▸ **The problem**
Return every line from the records below with the string "information".

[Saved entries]
<<<<
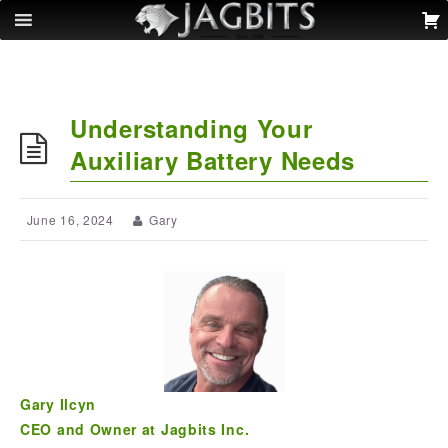
Understanding Your
Auxiliary Battery Needs
June 16, 2024
Gary
Gary Ilcyn
CEO and Owner at Jagbits Inc.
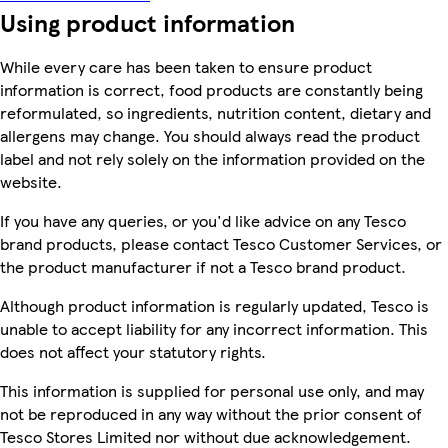
Using product information
While every care has been taken to ensure product
information is correct, food products are constantly being
reformulated, so ingredients, nutrition content, dietary and
allergens may change. You should always read the product
label and not rely solely on the information provided on the
website.
If you have any queries, or you'd like advice on any Tesco
brand products, please contact Tesco Customer Services, or
the product manufacturer if not a Tesco brand product.
Although product information is regularly updated, Tesco is
unable to accept liability for any incorrect information. This
does not affect your statutory rights.
This information is supplied for personal use only, and may
not be reproduced in any way without the prior consent of
Tesco Stores Limited nor without due acknowledgement.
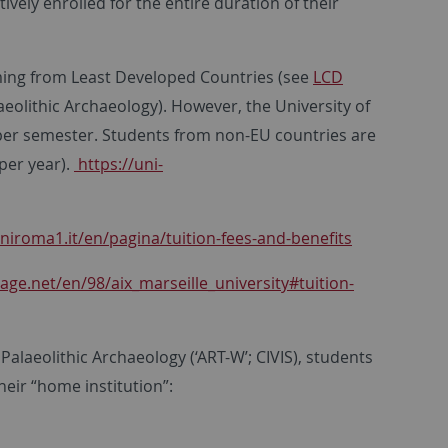
vely enrolled for the entire duration of their
coming from Least Developed Countries (see
LCD
laeolithic Archaeology). However, the University of
 per semester. Students from non-EU countries are
 per year).
https://uni-
niroma1.it/en/pagina/tuition-fees-and-benefits
age.net/en/98/aix_marseille_university#tuition-
Palaeolithic Archaeology (‘ART-W’; CIVIS), students
eir “home institution”:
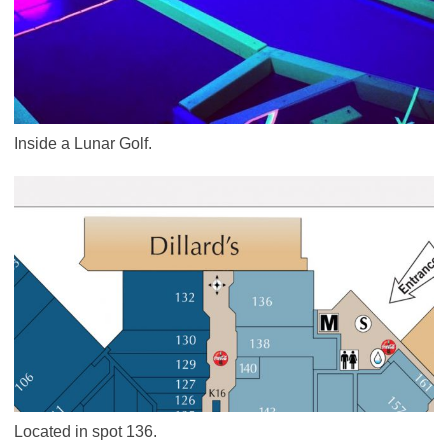
Inside a Lunar Golf.
Located in spot 136.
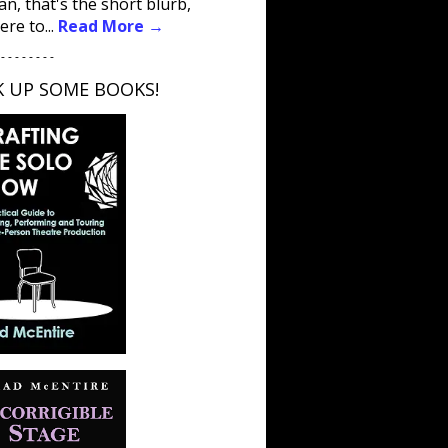
an, that's the short blurb,
ere to...
Read More →
 - - - - - - - -
K UP SOME BOOKS!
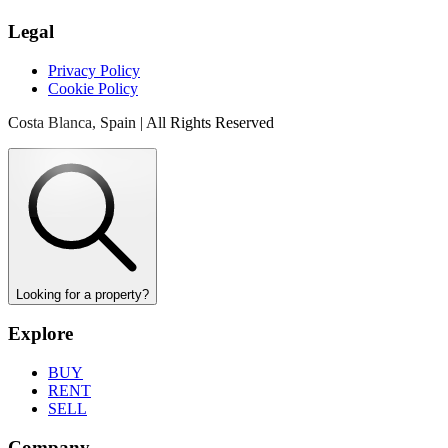
Legal
Privacy Policy
Cookie Policy
Costa Blanca, Spain | All Rights Reserved
Looking for a property?
Explore
BUY
RENT
SELL
Company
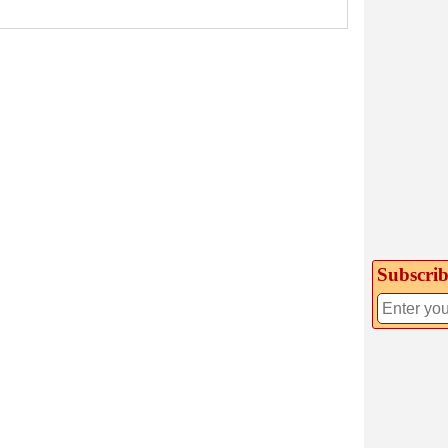
Subscrib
>>>>
▸ **Response for this exercise**
Using product information
information is correct, food products are constantly being
label and not rely solely on the information provided on the
Although product information is regularly updated, Tesco is
unable to accept liability for any incorrect information. This
This information is supplied for personal use only, and may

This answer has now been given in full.